UiO’s 10 commandments for ethical practice in research

  1. You shall be guided by the rights and duties spelled out in the Law of Academic Freedom.
  2. You shall know that honesty is an absolute requisite for scientific work.
  3. You shall act in accordance with ethical guidelines for your area of research.
  4. You shall give due recognition to colleagues and sources that have aided your own investigation.
  5. You shall, if at all possible, participate in collegial analysis and communication of methods and results.
  6. You shall be prepared to account for all means and resources that you have received.
  7. You shall ensure that your scientific results are solid enough to justify your conclusions and that the raw data/materials on which your publications are based remain intact and available.
  8. You shall adhere to the rules that govern publications in your field.
  9. You shall strive to be level-headed when you report your results; consequential considerations should include both potential benefits and would-be ethical dilemmas.
  10. You shall maintain your scientific competency and also seek to improve it.

My Policy (Charles)

  • Giving authorship credit is free, so I’m relaxed about giving credit to those who have contributed to the research process.
  • I tend to have papers with 2-4 authors involved, so it’s easy to make sure that all have a chance to revise the text before submission.
  • Could be hands-on editing of the tex file.
  • Or marking up a printed out copy of the paper.
  • I also write (a few) single author papers; for these, I make clear that it is just me before asking supervisors/mentors to read it.

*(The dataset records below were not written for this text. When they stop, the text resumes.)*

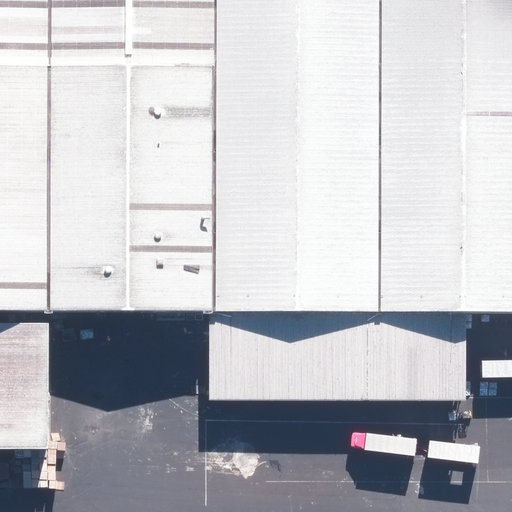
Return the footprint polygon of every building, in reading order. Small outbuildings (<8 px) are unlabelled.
[(0,0),(0,315),(61,316),(58,0),(0,0)] [(58,0),(61,316),(222,315),(220,0),(58,0)] [(511,0),(220,0),(222,315),(511,312),(511,0)] [(466,314),(222,315),(223,406),(466,405),(466,314)] [(0,443),(61,443),(61,316),(0,315),(0,443)]
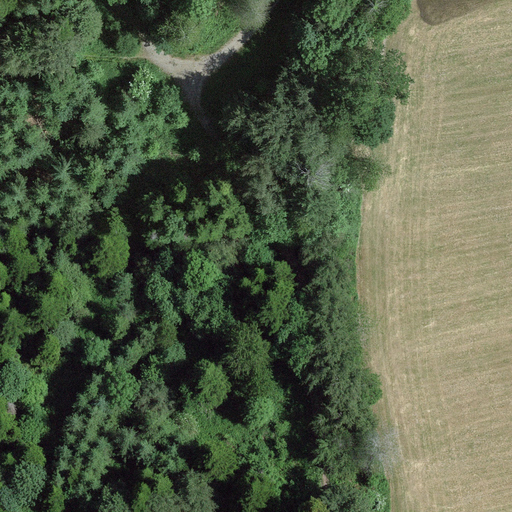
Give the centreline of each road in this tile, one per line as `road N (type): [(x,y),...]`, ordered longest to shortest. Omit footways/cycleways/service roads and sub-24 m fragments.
road 1 (track): [(189,86),(302,284),(358,511)]
road 2 (track): [(148,49),(122,55),(0,38)]
road 3 (track): [(277,0),(189,86)]
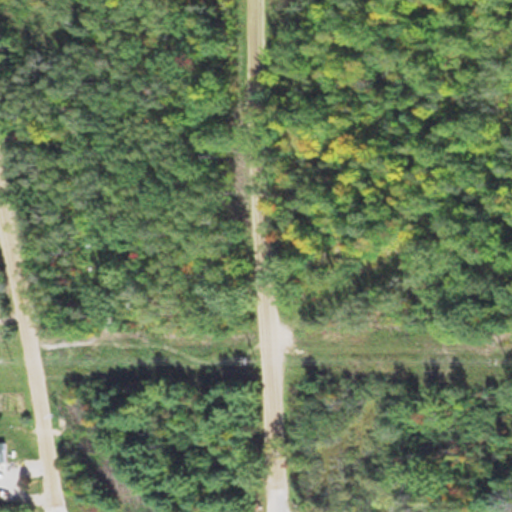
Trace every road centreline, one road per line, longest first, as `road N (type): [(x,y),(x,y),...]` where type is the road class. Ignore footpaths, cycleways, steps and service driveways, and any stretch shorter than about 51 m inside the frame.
road 1 (residential): [(283,511),(261,0)]
road 2 (residential): [(62,511),(0,152)]
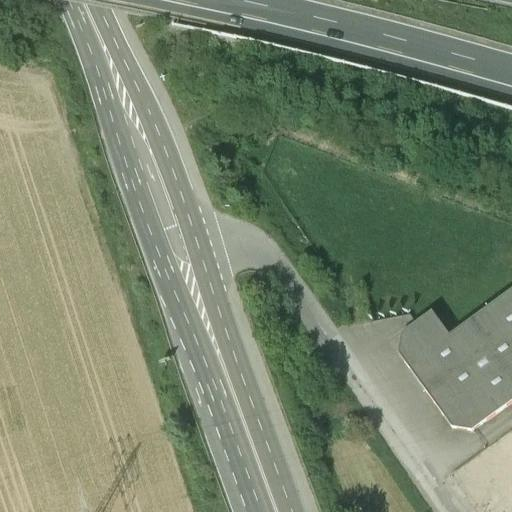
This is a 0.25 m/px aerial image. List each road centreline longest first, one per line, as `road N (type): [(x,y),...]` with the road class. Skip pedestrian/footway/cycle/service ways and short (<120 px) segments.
road 1 (unclassified): [(176,252),(235,245),(276,269),(453,511)]
road 2 (motorway): [(206,0),(511,76)]
road 3 (secondary): [(176,252),(271,511)]
road 4 (secondary): [(81,0),(176,252)]
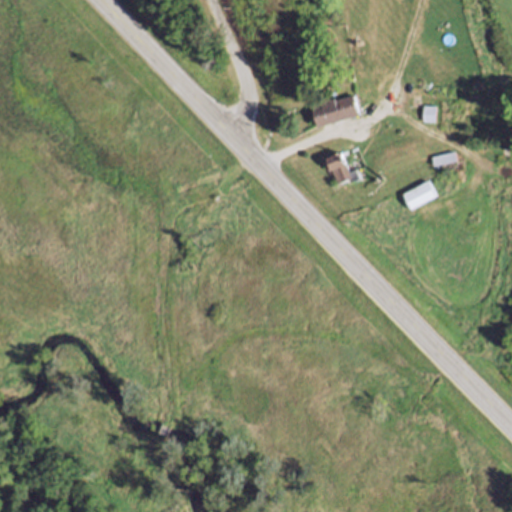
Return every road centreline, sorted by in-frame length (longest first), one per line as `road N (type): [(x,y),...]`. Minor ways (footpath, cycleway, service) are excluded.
road 1 (primary): [(511,426),(99,0)]
road 2 (residential): [(230,135),(243,116),(246,88),(207,0)]
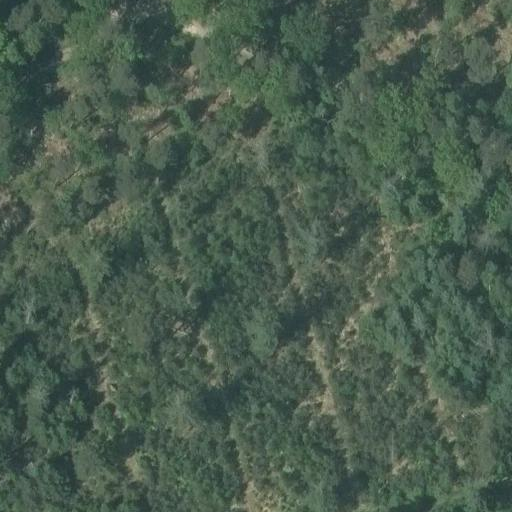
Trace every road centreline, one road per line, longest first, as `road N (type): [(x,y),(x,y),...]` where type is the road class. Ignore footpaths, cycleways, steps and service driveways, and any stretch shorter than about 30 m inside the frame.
road 1 (track): [(511,144),(116,0)]
road 2 (track): [(0,87),(146,0)]
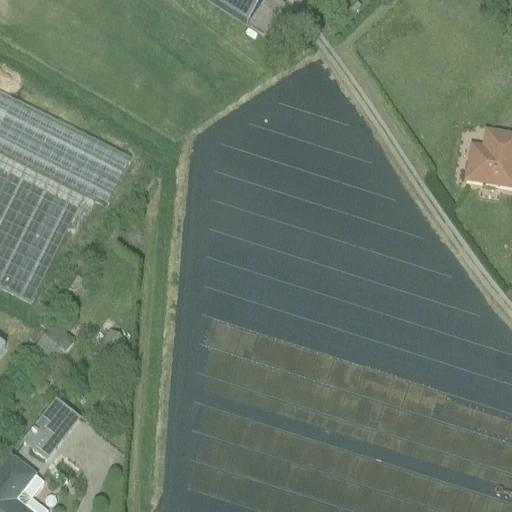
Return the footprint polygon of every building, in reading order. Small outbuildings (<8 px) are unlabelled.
[(267,1),(265,0),(199,0),(248,31),(267,1)] [(267,1),(248,31),(263,41),(282,11),(267,1)] [(129,164),(0,98),(0,291),(30,307),(84,199),(106,210),(129,164)] [(511,142),(485,138),(480,169),(468,167),(465,188),(511,195),(511,190),(511,182),(511,178),(511,142)] [(54,330),(32,358),(52,373),(74,345),(54,330)] [(109,336),(94,356),(108,367),(124,347),(109,336)] [(58,407),(25,447),(47,465),(80,424),(58,407)] [(12,464),(0,478),(0,511),(38,511),(31,506),(44,490),(12,464)]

Linking to Code, Data, Video, Audio

Can we include a video in a paper? How about code?

Is it enough to include a Dropbox link? What about YouTube?

What happens if YouTube goes out of business?

Websites change, papers should be forever (or at least a long time…)

Linking to Code and Data

Becoming more standard these days to link to code or data in a publication. Really good idea:

  • Reproducibility
  • More convincing for special application areas (e.g., music, robotics, video)
  • Some authors make a “web” version of their paper with videos and interactive stuff: e.g.,

Linking to Data: Zenodo

Linking to Data:

  • I usually put videos, audio samples on Zenodo
  • Include link with DOI in paper
  • Can also be “cited”, e.g.:
  author       = {Martin, Charles Patrick and  Jensenius, Alexander Refsum and
                  Johnson, Victoria and Bjerkestrand , Kari Anne Vadstensvik},
  title        = {Stillness Under Tension for Myo+Bela Quartet},
  month        = apr,
  year         = 2018,
  doi          = {10.5281/zenodo.1215956},
  url          = {}

Linking to Code: Zenodo as well!

  • You can connect Zenodo to a Github Repository!
  • Each release is given a new DOI.
  • A zipfile of the release is stored forever.

Make a video!

  • Many conferences ask for a video demo or short explanation (e.g., 60 seconds)
  • Great idea for communicating research!